[EXTRAIT À LIRE]

━━━━

Depuis la fin 2023, les relations entre Tbilissi, Bruxelles et Washington connaissent des remous. Le projet de loi sur « l’influence étrangère », discuté au printemps 2024, a provoqué une levée de boucliers au sein du Département d’État américain comme du Parlement européen. Mais malgré les menaces verbales, aucune sanction n’a suivi.

À la place, en avril 2025, un nouveau cycle de consultations bilatérales s’est ouvert. Et c’est dans ce contexte que les réaménagements dans les services sécuritaires prennent tout leur sens : ils ne traduisent pas un affaiblissement du régime, mais une volonté affichée de négocier — selon ses propres conditions. Une sorte de “reset doux”.

━━━━

[ÉLÉMENTS]
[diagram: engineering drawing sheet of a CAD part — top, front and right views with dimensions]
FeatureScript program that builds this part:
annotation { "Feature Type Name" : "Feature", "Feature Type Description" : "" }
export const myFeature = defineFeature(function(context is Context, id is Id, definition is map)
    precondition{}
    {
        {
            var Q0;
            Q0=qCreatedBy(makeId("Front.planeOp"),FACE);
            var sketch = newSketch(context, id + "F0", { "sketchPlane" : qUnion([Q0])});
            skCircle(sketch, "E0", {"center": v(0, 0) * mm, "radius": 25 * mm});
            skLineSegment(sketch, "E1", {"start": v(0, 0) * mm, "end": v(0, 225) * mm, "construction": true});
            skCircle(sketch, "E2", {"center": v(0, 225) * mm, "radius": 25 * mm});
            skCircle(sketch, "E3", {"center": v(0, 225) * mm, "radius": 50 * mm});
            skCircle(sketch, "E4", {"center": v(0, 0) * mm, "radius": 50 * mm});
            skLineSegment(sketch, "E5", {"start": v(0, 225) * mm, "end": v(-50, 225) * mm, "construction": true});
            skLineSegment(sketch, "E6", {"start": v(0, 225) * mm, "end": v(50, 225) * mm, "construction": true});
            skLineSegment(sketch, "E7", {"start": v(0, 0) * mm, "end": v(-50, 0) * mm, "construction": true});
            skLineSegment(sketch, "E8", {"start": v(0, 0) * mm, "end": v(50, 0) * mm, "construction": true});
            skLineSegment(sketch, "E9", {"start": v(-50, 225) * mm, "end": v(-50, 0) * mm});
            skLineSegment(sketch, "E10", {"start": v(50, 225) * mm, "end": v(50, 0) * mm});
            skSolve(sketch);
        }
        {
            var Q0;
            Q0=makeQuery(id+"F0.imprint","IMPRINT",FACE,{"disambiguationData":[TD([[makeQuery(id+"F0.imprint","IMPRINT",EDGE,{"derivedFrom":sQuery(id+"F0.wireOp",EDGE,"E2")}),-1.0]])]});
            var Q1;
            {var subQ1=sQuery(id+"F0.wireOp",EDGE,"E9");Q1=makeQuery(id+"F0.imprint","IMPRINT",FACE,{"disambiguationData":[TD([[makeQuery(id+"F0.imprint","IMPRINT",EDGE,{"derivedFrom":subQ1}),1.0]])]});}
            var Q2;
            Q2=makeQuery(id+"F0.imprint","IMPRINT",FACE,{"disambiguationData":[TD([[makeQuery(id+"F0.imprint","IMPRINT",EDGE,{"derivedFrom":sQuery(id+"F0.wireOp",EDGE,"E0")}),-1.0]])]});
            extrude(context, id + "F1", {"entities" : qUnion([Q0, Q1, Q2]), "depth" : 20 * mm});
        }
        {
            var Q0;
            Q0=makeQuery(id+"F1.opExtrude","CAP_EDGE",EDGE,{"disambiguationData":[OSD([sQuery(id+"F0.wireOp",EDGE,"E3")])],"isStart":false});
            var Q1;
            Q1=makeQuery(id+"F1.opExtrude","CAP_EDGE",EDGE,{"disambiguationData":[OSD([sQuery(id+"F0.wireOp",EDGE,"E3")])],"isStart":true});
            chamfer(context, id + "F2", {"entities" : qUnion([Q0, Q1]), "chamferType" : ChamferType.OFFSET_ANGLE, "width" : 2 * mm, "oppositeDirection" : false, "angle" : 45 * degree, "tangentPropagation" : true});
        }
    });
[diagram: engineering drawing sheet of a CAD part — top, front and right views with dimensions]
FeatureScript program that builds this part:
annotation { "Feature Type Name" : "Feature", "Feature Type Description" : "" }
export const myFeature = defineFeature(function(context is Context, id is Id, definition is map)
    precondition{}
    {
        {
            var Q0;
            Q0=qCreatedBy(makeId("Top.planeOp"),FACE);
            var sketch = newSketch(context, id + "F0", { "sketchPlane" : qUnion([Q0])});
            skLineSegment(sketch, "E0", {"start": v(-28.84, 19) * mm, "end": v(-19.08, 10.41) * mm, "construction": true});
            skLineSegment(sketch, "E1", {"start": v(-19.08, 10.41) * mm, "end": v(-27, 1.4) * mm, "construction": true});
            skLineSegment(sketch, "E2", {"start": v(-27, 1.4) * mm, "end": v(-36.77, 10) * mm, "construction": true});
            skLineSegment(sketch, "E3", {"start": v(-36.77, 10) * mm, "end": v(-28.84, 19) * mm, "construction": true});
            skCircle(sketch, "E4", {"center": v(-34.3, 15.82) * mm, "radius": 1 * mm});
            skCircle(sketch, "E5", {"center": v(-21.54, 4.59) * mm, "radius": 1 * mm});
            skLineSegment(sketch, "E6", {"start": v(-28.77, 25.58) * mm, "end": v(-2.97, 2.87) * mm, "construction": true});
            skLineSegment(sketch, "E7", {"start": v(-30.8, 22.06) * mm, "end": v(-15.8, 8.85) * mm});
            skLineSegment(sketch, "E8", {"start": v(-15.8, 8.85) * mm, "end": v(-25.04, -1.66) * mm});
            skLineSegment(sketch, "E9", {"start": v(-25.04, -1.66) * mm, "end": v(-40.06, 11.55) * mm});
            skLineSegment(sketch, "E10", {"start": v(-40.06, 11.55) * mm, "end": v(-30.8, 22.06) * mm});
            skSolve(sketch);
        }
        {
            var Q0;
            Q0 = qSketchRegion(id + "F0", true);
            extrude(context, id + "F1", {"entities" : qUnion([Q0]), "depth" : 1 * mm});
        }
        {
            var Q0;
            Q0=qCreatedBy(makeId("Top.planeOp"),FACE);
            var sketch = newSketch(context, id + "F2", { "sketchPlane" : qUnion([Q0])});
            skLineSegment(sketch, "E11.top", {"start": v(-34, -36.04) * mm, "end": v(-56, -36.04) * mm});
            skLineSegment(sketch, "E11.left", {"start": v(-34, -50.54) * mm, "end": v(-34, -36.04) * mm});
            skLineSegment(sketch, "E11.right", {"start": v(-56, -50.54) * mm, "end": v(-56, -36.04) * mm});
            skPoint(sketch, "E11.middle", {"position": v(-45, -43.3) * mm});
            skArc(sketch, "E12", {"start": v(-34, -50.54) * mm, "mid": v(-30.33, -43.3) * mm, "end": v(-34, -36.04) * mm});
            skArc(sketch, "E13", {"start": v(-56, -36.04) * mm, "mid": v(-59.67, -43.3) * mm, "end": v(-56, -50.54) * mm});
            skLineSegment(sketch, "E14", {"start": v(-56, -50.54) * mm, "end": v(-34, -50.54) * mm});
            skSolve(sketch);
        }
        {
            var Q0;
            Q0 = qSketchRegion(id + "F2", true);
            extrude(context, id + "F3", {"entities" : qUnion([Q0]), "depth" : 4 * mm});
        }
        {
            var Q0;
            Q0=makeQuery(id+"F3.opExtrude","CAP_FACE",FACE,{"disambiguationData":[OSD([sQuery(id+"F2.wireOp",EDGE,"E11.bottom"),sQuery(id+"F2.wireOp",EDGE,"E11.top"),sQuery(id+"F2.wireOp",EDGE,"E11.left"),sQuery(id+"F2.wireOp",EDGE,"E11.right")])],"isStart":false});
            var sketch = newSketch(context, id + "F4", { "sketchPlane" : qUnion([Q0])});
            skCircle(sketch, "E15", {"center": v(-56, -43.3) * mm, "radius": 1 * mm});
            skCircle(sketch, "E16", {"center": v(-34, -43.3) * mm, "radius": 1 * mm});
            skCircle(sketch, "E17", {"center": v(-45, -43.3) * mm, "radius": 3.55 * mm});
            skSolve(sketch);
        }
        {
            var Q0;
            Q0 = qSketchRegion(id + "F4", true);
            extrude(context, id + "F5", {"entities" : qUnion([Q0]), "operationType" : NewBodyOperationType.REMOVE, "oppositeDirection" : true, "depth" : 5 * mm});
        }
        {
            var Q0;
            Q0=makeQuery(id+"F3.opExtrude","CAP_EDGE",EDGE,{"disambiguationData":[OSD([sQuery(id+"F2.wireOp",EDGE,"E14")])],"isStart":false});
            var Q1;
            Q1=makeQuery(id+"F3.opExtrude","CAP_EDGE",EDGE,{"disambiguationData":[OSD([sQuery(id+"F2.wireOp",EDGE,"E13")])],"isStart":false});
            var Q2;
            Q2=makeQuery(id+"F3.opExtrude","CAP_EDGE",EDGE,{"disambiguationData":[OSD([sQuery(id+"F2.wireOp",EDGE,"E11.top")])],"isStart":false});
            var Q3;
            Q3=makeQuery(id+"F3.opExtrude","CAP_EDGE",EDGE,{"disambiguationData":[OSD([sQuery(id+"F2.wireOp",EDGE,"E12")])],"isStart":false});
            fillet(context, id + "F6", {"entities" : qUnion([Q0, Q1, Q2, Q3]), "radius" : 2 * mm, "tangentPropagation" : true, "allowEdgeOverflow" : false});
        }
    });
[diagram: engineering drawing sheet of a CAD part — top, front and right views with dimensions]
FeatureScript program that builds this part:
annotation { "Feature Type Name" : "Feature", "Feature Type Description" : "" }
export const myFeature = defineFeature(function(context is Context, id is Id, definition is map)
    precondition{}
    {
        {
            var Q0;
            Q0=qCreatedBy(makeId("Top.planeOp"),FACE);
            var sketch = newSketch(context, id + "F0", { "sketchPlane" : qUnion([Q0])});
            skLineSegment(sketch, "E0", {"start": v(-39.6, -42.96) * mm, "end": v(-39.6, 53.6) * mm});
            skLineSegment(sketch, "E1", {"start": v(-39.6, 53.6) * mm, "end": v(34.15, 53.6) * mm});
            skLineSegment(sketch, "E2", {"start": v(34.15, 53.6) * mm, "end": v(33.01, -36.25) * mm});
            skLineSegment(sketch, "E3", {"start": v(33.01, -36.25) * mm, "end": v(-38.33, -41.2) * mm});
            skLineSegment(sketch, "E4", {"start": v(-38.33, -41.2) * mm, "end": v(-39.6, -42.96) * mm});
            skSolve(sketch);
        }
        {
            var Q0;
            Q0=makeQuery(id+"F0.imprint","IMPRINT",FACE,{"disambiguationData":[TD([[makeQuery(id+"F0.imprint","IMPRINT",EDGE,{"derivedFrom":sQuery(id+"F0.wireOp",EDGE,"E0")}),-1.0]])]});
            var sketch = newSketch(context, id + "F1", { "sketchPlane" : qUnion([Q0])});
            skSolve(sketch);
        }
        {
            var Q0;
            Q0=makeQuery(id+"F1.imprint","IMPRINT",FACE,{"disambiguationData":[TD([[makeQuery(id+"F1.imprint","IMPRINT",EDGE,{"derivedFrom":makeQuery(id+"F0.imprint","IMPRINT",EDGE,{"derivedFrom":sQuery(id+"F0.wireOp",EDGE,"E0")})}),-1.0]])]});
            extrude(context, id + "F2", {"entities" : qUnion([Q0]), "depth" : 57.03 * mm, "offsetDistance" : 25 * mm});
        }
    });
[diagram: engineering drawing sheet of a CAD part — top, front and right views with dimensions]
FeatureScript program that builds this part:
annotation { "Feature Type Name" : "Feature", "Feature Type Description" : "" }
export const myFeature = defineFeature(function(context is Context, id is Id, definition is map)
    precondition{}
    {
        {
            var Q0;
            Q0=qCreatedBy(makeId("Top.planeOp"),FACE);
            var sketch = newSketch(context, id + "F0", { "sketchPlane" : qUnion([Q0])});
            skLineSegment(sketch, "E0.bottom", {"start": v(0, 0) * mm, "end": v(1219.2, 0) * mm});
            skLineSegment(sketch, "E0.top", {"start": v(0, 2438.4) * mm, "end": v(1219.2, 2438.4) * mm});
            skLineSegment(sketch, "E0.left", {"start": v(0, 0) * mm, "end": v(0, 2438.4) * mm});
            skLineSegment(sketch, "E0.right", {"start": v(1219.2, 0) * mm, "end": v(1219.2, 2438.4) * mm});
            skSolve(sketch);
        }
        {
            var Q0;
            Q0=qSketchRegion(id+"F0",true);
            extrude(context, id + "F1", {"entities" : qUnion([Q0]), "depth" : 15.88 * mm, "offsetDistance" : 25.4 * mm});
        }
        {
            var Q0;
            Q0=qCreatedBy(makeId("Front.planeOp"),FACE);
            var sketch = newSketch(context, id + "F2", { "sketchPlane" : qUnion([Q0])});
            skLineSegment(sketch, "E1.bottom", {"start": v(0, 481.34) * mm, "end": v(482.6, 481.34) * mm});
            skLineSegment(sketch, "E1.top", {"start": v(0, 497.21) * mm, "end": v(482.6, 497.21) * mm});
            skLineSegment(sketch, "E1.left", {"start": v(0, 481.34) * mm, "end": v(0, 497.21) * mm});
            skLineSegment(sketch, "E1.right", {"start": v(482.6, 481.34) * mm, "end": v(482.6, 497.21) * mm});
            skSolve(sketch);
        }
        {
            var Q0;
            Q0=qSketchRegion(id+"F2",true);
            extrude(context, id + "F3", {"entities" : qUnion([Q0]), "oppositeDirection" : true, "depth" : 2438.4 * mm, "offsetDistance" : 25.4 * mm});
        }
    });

━━━━

[EXERCICE] Recopiez mot pour mot l'intégralité du texte sur les relations entre Tbilissi, Bruxelles et Washington. Les lignes ne sont d'aucune utilité pour ce travail.

[RÉSULTAT]
Depuis la fin 2023, les relations entre Tbilissi, Bruxelles et Washington connaissent des remous. Le projet de loi sur « l’influence étrangère », discuté au printemps 2024, a provoqué une levée de boucliers au sein du Département d’État américain comme du Parlement européen. Mais malgré les menaces verbales, aucune sanction n’a suivi.

À la place, en avril 2025, un nouveau cycle de consultations bilatérales s’est ouvert. Et c’est dans ce contexte que les réaménagements dans les services sécuritaires prennent tout leur sens : ils ne traduisent pas un affaiblissement du régime, mais une volonté affichée de négocier — selon ses propres conditions. Une sorte de “reset doux”.